Valoración: matrícula de honor
No sé cuántos conciertos he visto a la corta edad de
24 años. Más de cien. Cantidad y aún más calidad. Música, generalmente,
internacional. Heterodoxia artística, buceando en géneros musicales con tanta
disparidad y libertad como el que navega en la red en busca del conocimiento
infinito. Sin cerrarme ni atarme a modas o prejuicios. Y, aunque él fuese el
tercero al que vería, aunque él fuese el primero en morir cuando ya llevaba
años escuchándolo con devoción y viendo conciertos de los mejores, siempre, desde
el primer instante prácticamente, sentí un espasmo casi cerebral; un crujido
flamenco y enraizado en lo más hondo de mis entrañas españolas. Nunca, jamás,
ha bajado de mi Olimpo pasional, personal.
Llevé años
escuchando con intensidad y una inclinación a caballo entre el delirio y el
arrebato la trilogía final formada por “Old Ideas” (2012), “Popular Problems”
(2014) y “You Want It Darker” (2016). Cada uno una obra maestra, magna,
tremendamente abisal y contemporánea al mismo tiempo. Como el arte más
vanguardista rebautizado por la pureza prístina de las primeras civilizaciones
edificadas en doctrinas panteístas que interpretaban y reinterpretaban el
mundo, reflexionando sobre él. Cada una mejor y más docta que la anterior.
No negaré
que el disco que más escuchaba –y que además ha sido uno de los discos que más
he escuchado jamás– fue el recopilatorio “The Essential” (2002 y publicado
también un 22, como hoy se ha publicado su álbum póstumo), que contiene sus más
emblemáticas, bohemias y comerciales (entiéndase en un sentido poco peyorativo)

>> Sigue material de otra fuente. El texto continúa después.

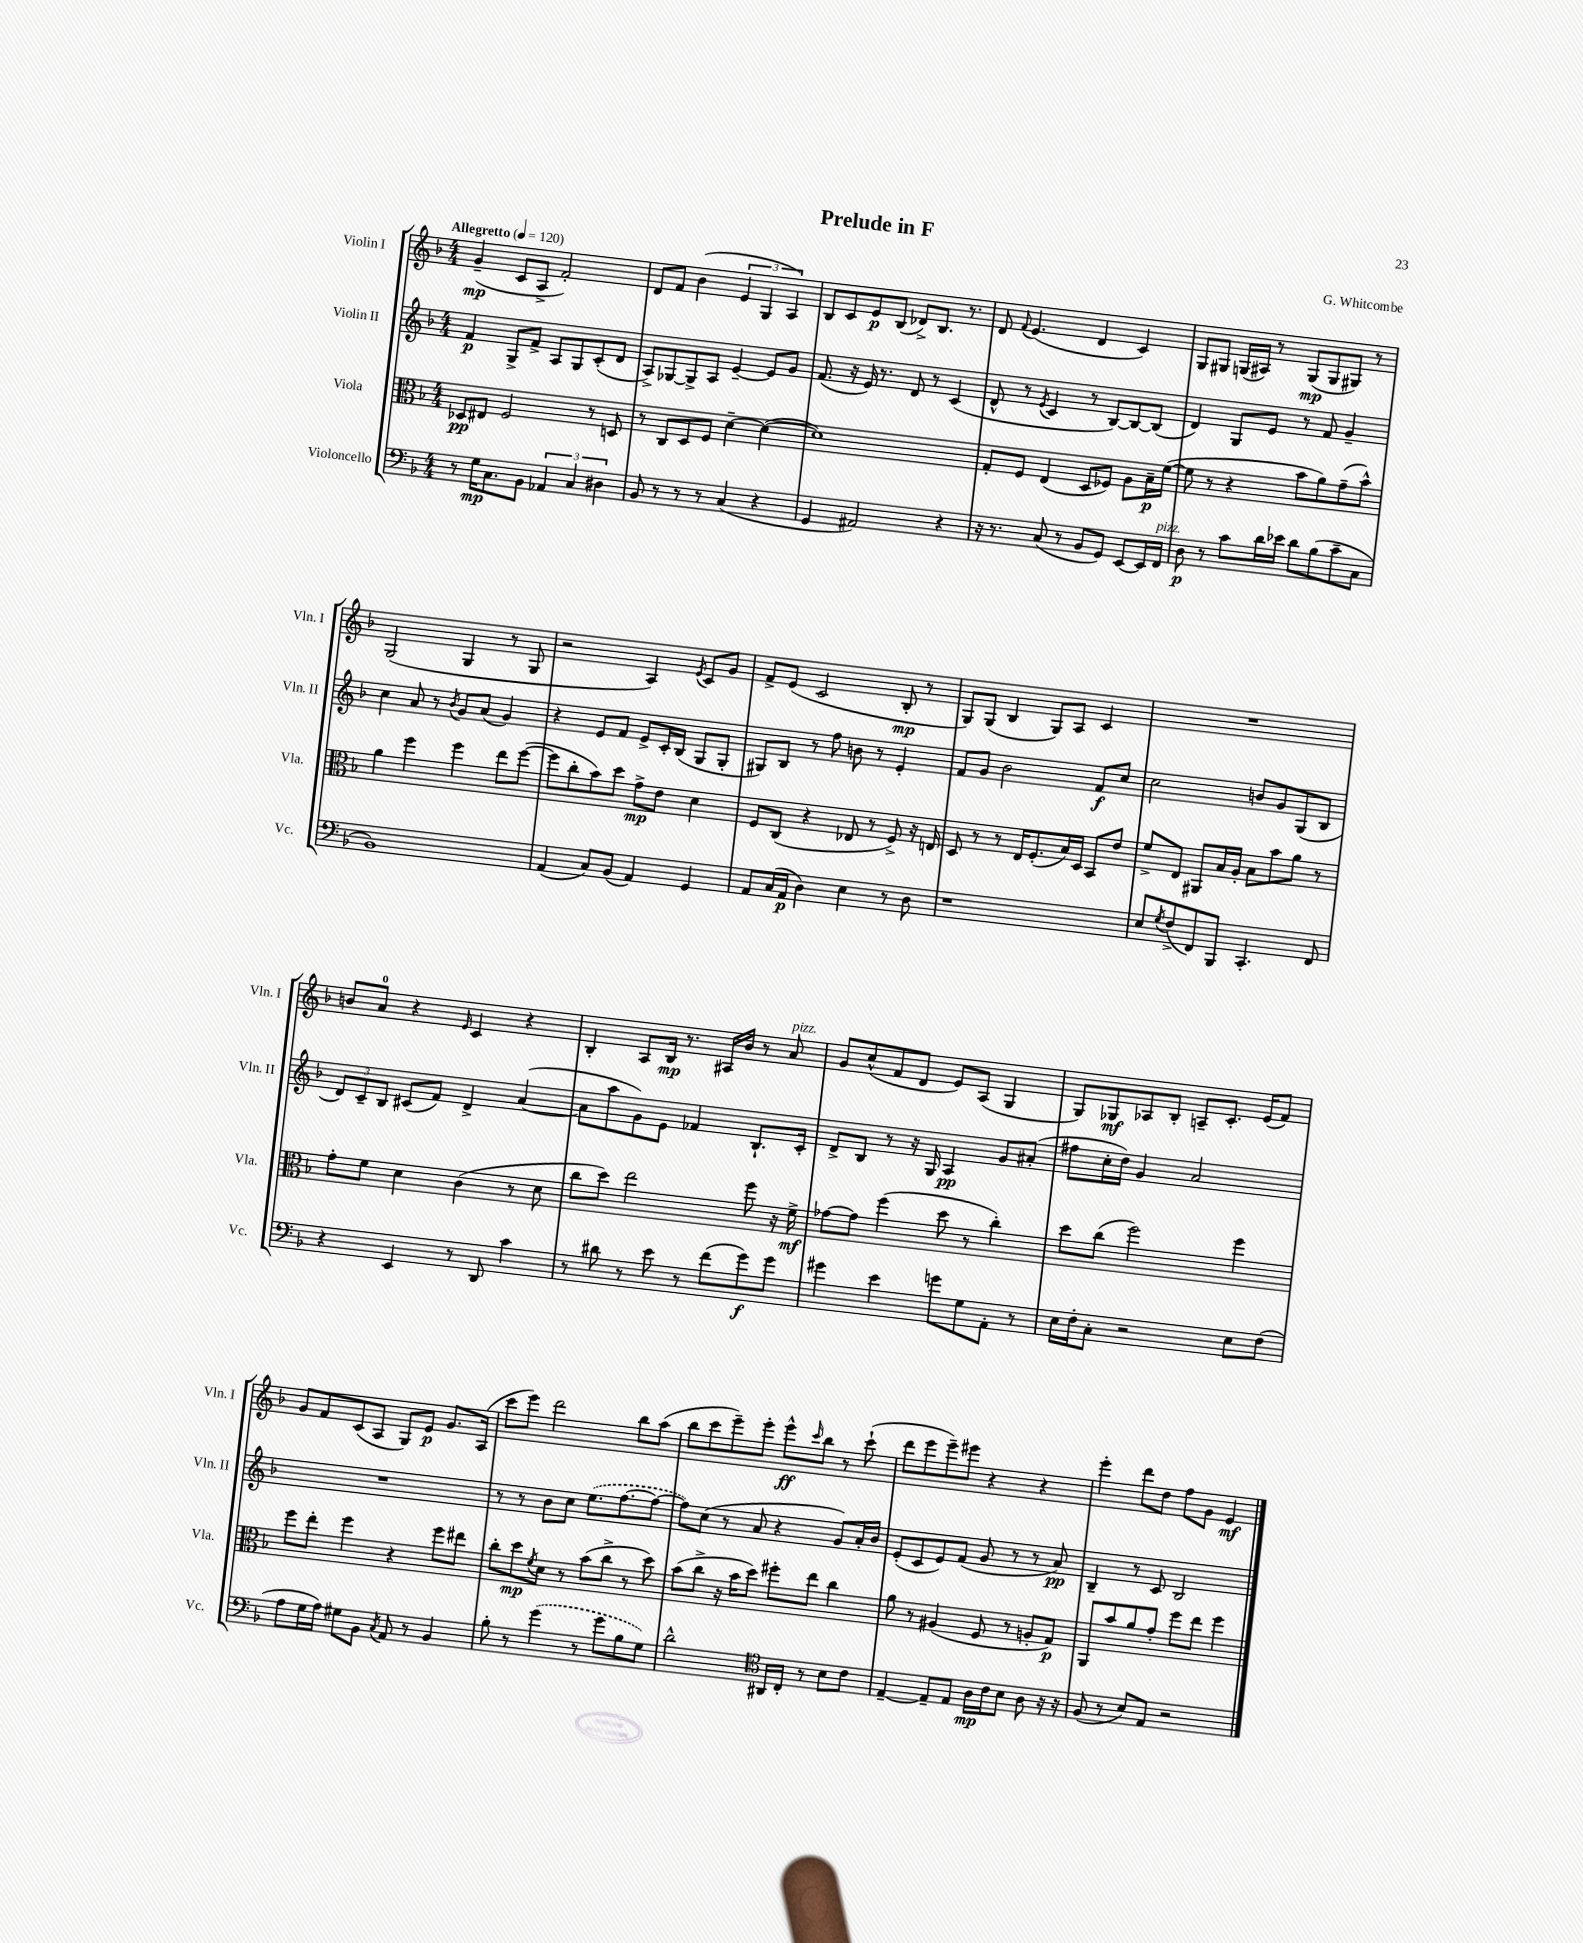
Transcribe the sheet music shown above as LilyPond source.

\header { title = "Prelude in F" composer = "G. Whitcombe" }
<<
\new StaffGroup <<
\new Staff = "s0" \with { instrumentName = "Violin I" shortInstrumentName = "Vln. I" } {
    \clef treble \key f \major \numericTimeSignature \time 4/4 \tempo "Allegretto" 4 = 120
    g'4--\mp( c'8 a8-> f'2-.) |
    d'8 f'8 bes'4( \tuplet 3/2 { e'4 g4 a4) } |
    bes8 c'8 e'8\p bes8( des'8->) bes8. r8. |
    d'8 \appoggiatura { f'8 } e'4.( d'4 c'4) |
    g8 gis8 g16( ais16) r8 g8\mp( g8 gis8) r8 |
    g2( g4 r8 g8 |
    r2 a4) \acciaccatura { e'8 } c'8 g'8 |
    f'8-> e'8( c'2 bes8-.\mp r8 |
    g8) g8( bes4 g8) a8 c'4 |
    R1 |
    b'8 a'8-0 r4 \grace { e'16 } c'4 r4 |
    bes4-. a8 bes16\mp r8. ais16 bes'16 r8 a'8^\markup { \italic "pizz." } |
    g'8 c''8-^( f'8 d'8 e'8) a8( g4 |
    g8) ges8\mf aes8 bes8-. a8-- c'8.-. e'16( f'8) |
    g'8 f'8 c'8( a8 g8) e'8\p g'8. a16( |
    c'''8 e'''8) d'''2 bes''8 a''8( |
    bes''8 c'''8 e'''8--) e'''8-. e'''8-^\ff \grace { c'''16 } bes''8 r8 c'''8-!( |
    d'''8 e'''8 e'''8--) eis'''8 r4 r4 |
    e'''4-. d'''8 d''8 f''8 g'8 e'4\mf \bar "|." |
}
\new Staff = "s1" \with { instrumentName = "Violin II" shortInstrumentName = "Vln. II" } {
    \clef treble \key f \major \numericTimeSignature \time 4/4
    f'4\p g8-> f'8-> a8 g8 c'8-.( d'8 |
    a8->) ges8~ ges8-> a8 e'4~-- e'8 g'8 |
    f'8.( r16 e'16) r8. d'8 r8 c'4( |
    d'8-^ r8 \acciaccatura { e'8 } c'4 r8 bes8~) bes8~ bes8( |
    d'4) g8 e'8 r8 f'8 g'4-- |
    c''4 a'8 r8 \acciaccatura { bes'8 } g'8 a'8( g'4) |
    r4 e'8 f'8 e'8-> c'16-. bes16( g8 g8-. |
    gis8) bes8 r8 f''8 b'8 r8 e'4-. |
    f'8 g'8 bes'2 f'8\f c''8 |
    c''2 b'8 g'8 g8( bes8 |
    \tuplet 3/2 { d'8) c'8-- bes8 } cis'8( f'8) d'4-> a'4~( |
    a'8 a''8 g'8) e'8 fes'4 bes8.-! c'16-. |
    d'8-> bes8 r8 r16 g16 a4\pp g'8 ais'8-.( |
    fis''8 c''16-. d''16) g'4 a'2 |
    R1 |
    r8 r8 bes'8 c''8 \once \slurDashed e''8.( f''8.~ f''8~ |
    f''8) c''8( r8 a'8 r4 g'8) a'16-. bes'16 |
    e'8-.( c'8 e'8) f'8( g'8 r8 r8 a'8\pp) |
    bes4-- r8 c'8 bes2 \bar "|." |
}
\new Staff = "s2" \with { instrumentName = "Viola" shortInstrumentName = "Vla." } {
    \clef alto \key f \major \numericTimeSignature \time 4/4
    des8\pp eis8 f2 r8 d8 |
    r8 c8 d8 f8 d'4~-- d'4~( |
    d'1) |
    g8-. f8 e4( d8 fes8) a8 bes16--\p f'16~( |
    f'8 r8 r4 bes'8 a'8) g'8--( bes'8-^) |
    a'4 f''4 f''4 e''8 f''8~( |
    f''8 c''8-. bes'8) d''8 g'8->\mp e'8 d'4 |
    f8 c8( r4 ees8 r8 f8->) r16 e16 |
    d8 r8 r8 e16 f8.-.( bes16) d16 bes,8 e'8 |
    f'8-> e8 ais,8 bes16 a16-. bes8 bes'8 a'8 r8 |
    g'8-. f'8 d'4 c'4( r8 d'8 |
    c''8 d''8) e''2 f''8 r16 f'16->\mf |
    ges'8~ ges'8 f''4( d''8 r8 c''4-.) |
    d''8 c''8( f''2) f''4 |
    f''8 e''8-. f''4 r4 f''8 eis''8 |
    c''8-. d''8\mp \acciaccatura { f'8 } d'8 r8 bes'8( c''8-> r8 d''8) |
    bes'8( c''8-> r16 bes'16 d''8) fis''8-. e''8 c''4 |
    a'8 r8 ais4( f8 r8 a8-. g8\p) |
    a,8 bes'8 a'8 g'8-. f''8 e''8 f''4 \bar "|." |
}
\new Staff = "s3" \with { instrumentName = "Violoncello" shortInstrumentName = "Vc." } {
    \clef bass \key f \major \numericTimeSignature \time 4/4
    r8 g16\mp c8. bes,8 \tuplet 3/2 { aes,4 c4 dis4 } |
    bes,8 r8 r8 r8 c4( r4 |
    g,4 ais,2) r4 |
    r16 r8. c8( r8 bes,8 g,8) e,8~ e,16 f,16^\markup { \italic "pizz." } |
    d8\p r8 c'8 d'16 ees'16 d'8 bes8( c'8-- c8 |
    bes,1) |
    a,4( c8) bes,8( a,4) g,4 |
    a,8 c16( a,16\p d4) e4 r8 d8 |
    r1 |
    e8 \acciaccatura { g8 } f8->( f,8) bes,,8 c,4.-. f,8 |
    r4 e,4 r8 d,8 c'4 |
    r8 dis'8 r8 e'8 r8 f'8( g'8\f) g'8 |
    gis'4 e'4 g'8 g8 a,8-. r8 |
    e16 f16-. c8-. r2 e8 f8( |
    a8 g16 a16) gis8 bes,8 \acciaccatura { c8 } a,8 r8 bes,4 |
    bes8-. r8 \once \slurDashed g'4( r8 g'8 bes8 g8) |
    d'2-^ \clef tenor ais,16 c16-. r8 bes8 c'8 |
    e4~-- e8-- e8 a16\mp c'16 bes8 a8 r16 r16 |
    f8( r8 bes8) e8 r2 \bar "|." |
}
>>
>>
\layout { \context { \Score \remove "Bar_number_engraver" } }
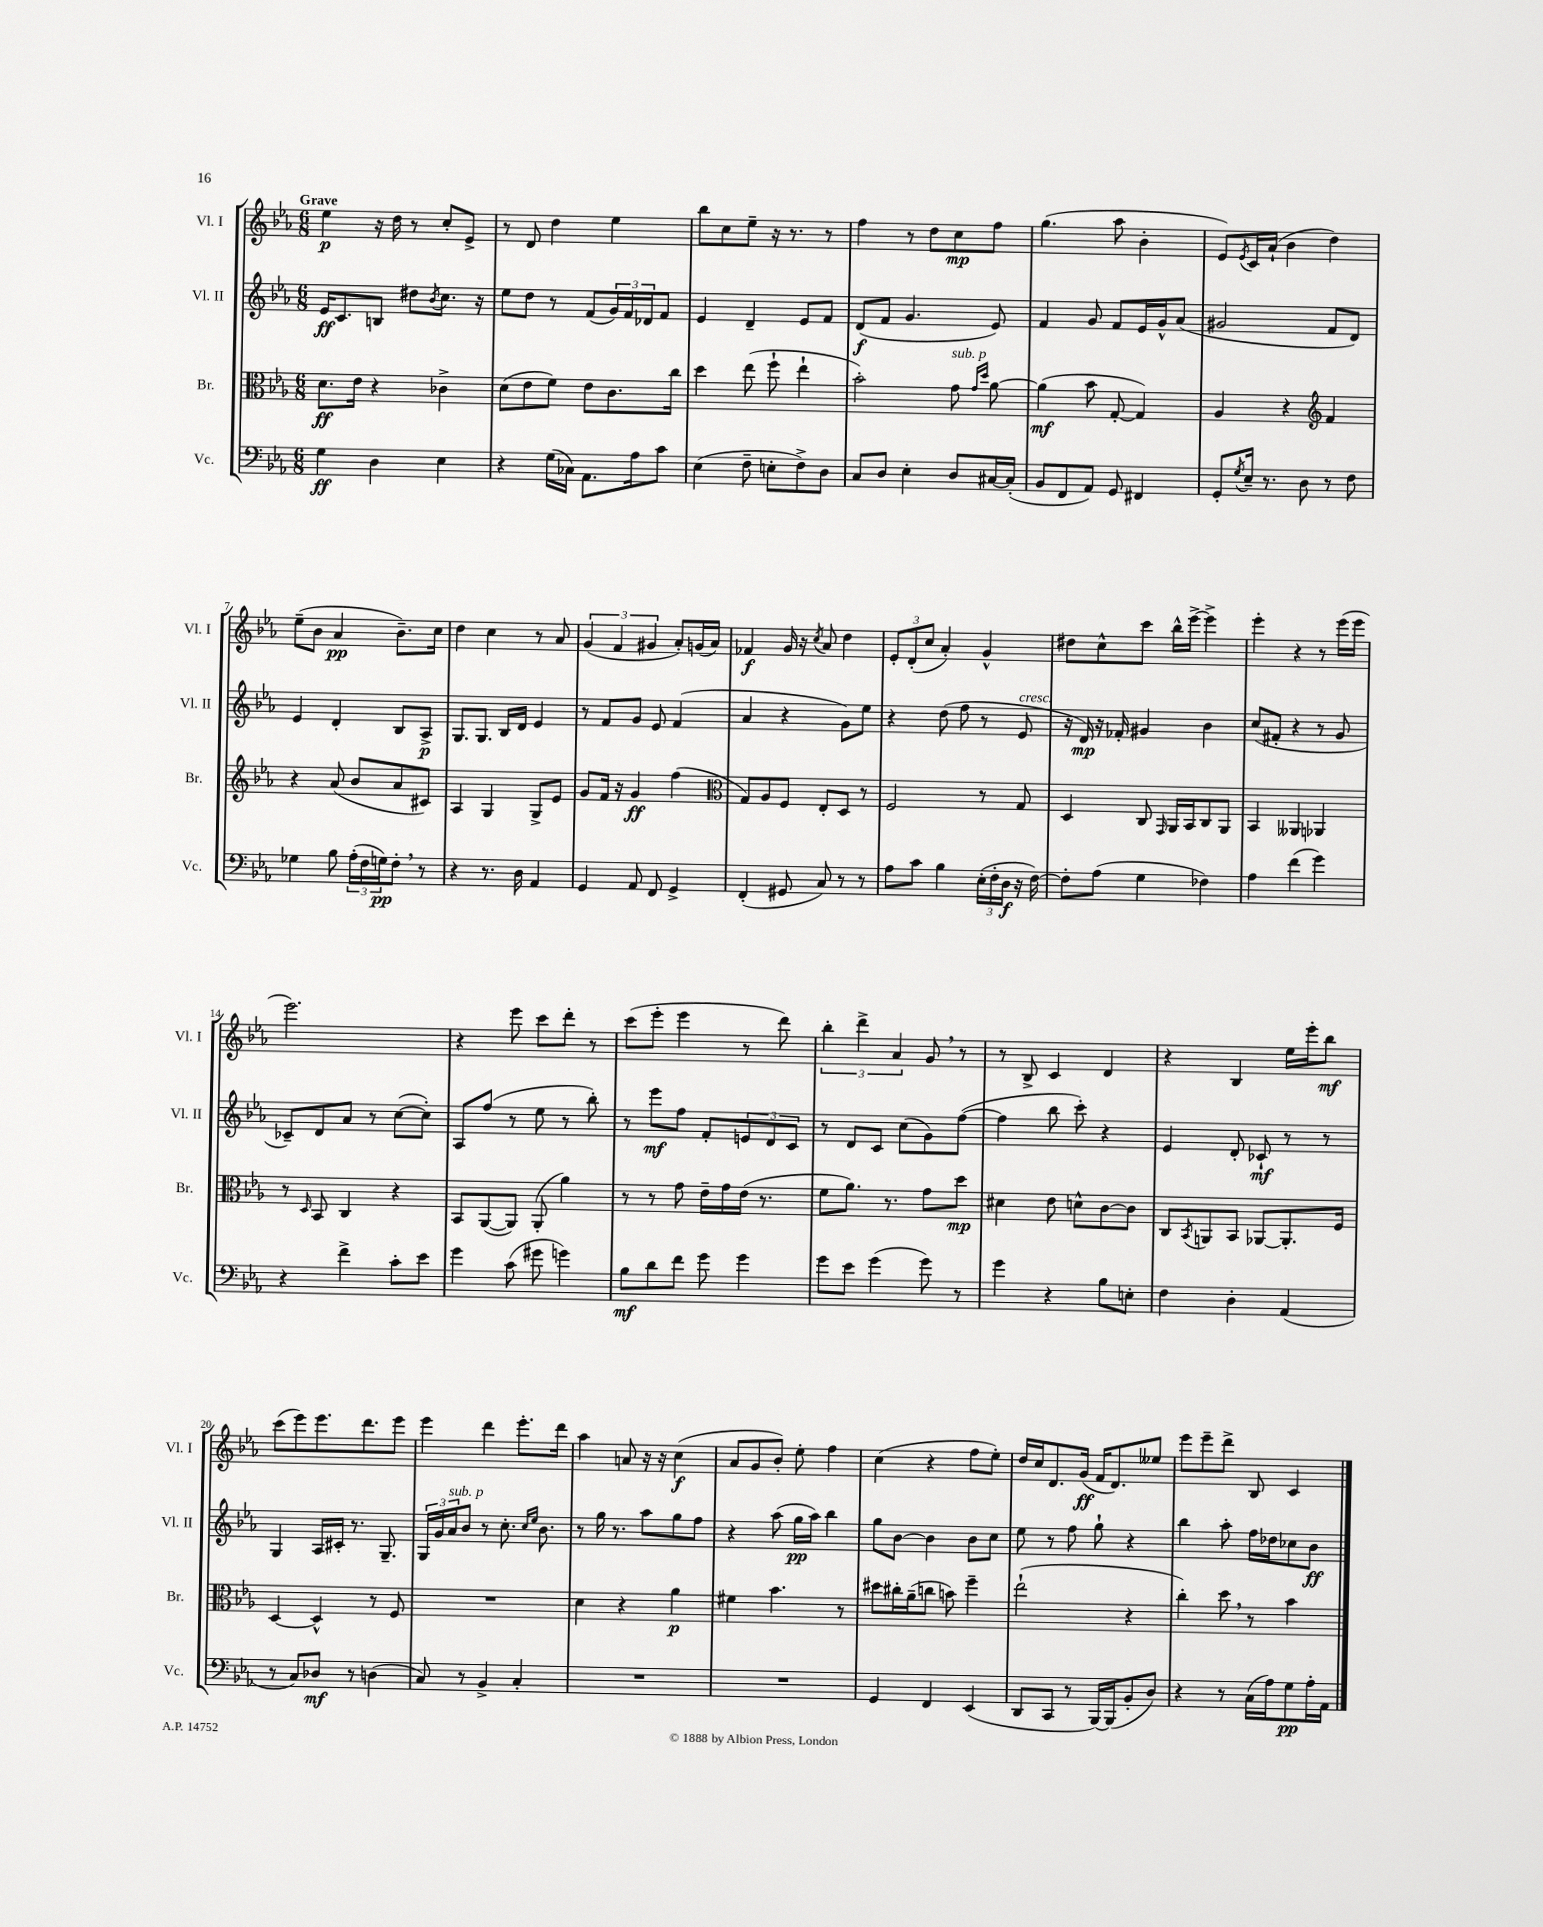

canciones. Los increíbles directos “Live in London” (2009), “Songs from the
Road”, (2010) y “Live in Dublin” (2014) -cuyas reinterpretaciones musicales, en
muchas ocasiones, me parecían aún más sublimes que las declinaciones abisales
de su voz en las grabaciones de estudio- formaban una trinidad aún más
frecuente para mis sentidos que la sucesión de grabaciones finales. Sí, la
banda que llevó sus últimos años de vida, que lo acompañaba y arropaba cada
noche de despedida, era sublime. Pero siempre he nombrado a Javier Mas como el
posible mejor músico y guitarrista que he visto nunca.
No es ahora
el momento para nombrar guitarristas, tanto virtuosos como carismáticos,
norteamericanos o británicos, eléctricos o clásicos. Pero este hombre, capaz de
arrancar sonidos únicos, de hacer hablar a la guitarra española, la guitarra de
doce cuerdas, el laúd, el archilaúd y la bandurria, me enamoró musicalmente de
tal manera que incluso le ponía sus punteos e improvisaciones a mi abuelo
malagueño, flamenco de corazón. Nombrar antes a Javier Mas que a Leonard Cohen,
es precisamente el núcleo de mi reflexión sobre el nuevo trabajo. Lo he hecho
así porque es eso lo que resalto de “Thanks for the Dance” (2019), al margen de
que me parezca incluso más perfecto y precioso que mi adorada trilogía final.
Llevaba años soñando con un disco de Leonardo en donde Javier tuviese un
protagonismo tan alto y esencial como en ciertos momentos del “Grand Tour” (así
se tituló en 2015 su hasta ahora último álbum en vivo). Ha sucedido por fin y
ha sido tan bueno, tan intenso, tan efímero…
No sé qué más puedo decir. No sé si quiero decir
algo más. Es un trabajo corto, póstumo, preciso, fino, elegante, sobrio.
Soberbio, como todo en Cohen. Ay, Leonardo… Llevo semanas escuchando de nuevo a
Nick Cave, uno de mis músicos favoritos. Le vi en 2015 y le toqué la mano
izquierda. Es de lo mejor que he visto nunca en directo. Pero Cave es tu hijo.
Tu hijo más aventajado, tu mejor heredero musical. Pero tu hijo. Decías cuando
le dieron el Nobel a Dylan que el mero hecho de dárselo al judío errante era
“como ponerle una medalla al Everest por ser la montaña más alta”. Creo que
esta última danza es como bailar en el Monte Olimpo de Marte, la montaña más
alta del Sistema Solar. Gracias Leonard.